How Much Oversight of Small Food Producers/Distributors?

There's a heated discussion going on at The Ethicurean regarding one of Bill Marler's Ten Top Food Safety Challenges for 2009:

Local Food Safety Cop?: In Which Bill Marler Is Compared To John Travolta, Ally McBeal, Julia Roberts, And 80s Pop Star Tiffany, All In One Place

The Challenge in question, Marler's #2:
2. Local Food: Outbreaks linked to local food and/or farmer's markets. Community Supported Agriculture (CSA) groups and food co-ops need to demonstrate knowledge and practice of food safety, and be inspected. In addition to produce and meats/fish, prepared items are currently unsupervised.
I don't see anything threatening about it.

The author of the Ethicurean blog post however takes issue with it.
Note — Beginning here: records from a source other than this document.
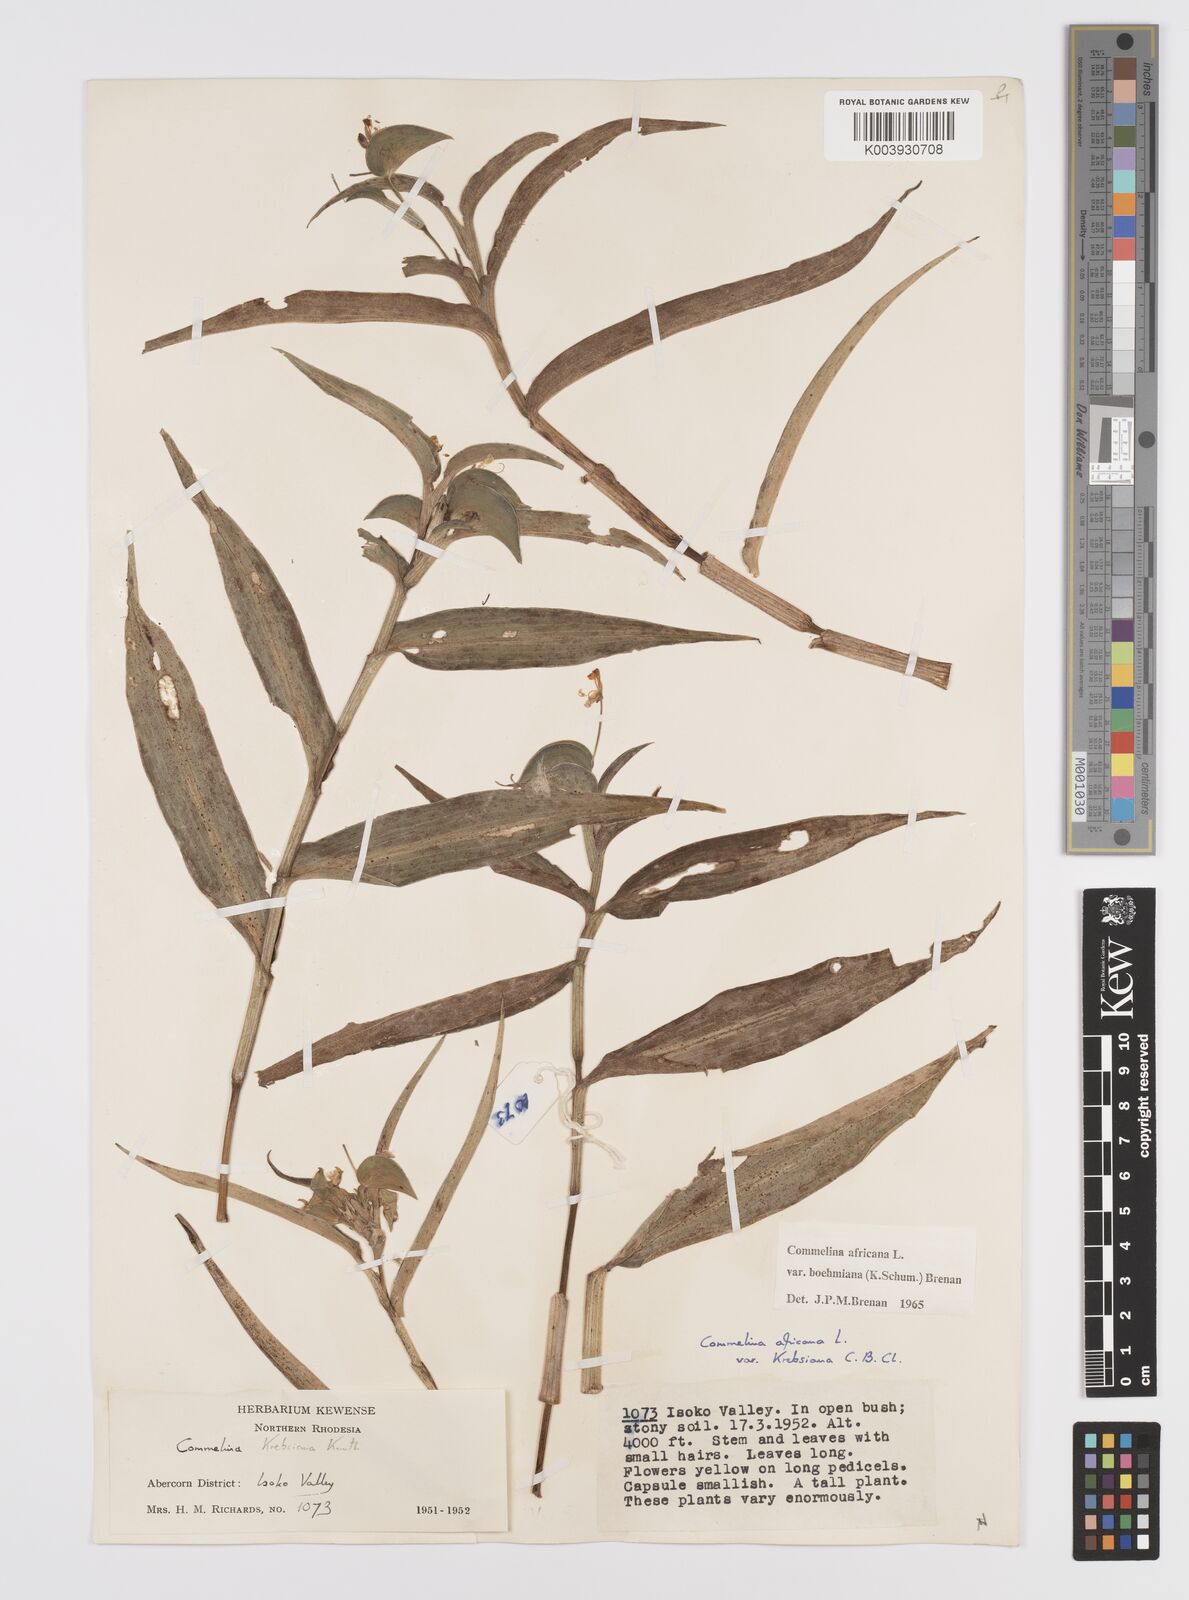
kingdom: Plantae
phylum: Tracheophyta
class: Liliopsida
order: Commelinales
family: Commelinaceae
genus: Commelina
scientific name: Commelina africana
She argues that since "small-scale producers are often the most responsible," they should be treated differently than large-scale producers when it comes to food safety.

She says that the small producer is not in it for the money:
"Unlike the large-scale processors, they put that quality above their financial interests day after day after day."
But she also says:
"If the cost of producing quality food for informed consumers becomes prohibitive," it could put the small producer out of business.
So, it is about making a profit?

I've read her post a number of times and I can't figure out if she is against licensure, inspection and oversight for small producers or not ... which, I believe, was the gist of Marler's #2 challenge.

In an earlier post, I referred to the food co-op Manna Storehouse. They didn't want to get a license. The state of Ohio wanted them to. After a year, the state conducted a raid and confiscated their product. Manna said it was unfair. However, some of Manna Storehouse's beef was discovered in a food service freezer at Oberlin College. I don't understand why a food co-op that knowingly distributes meat to a College shouldn't be licensed and inspected.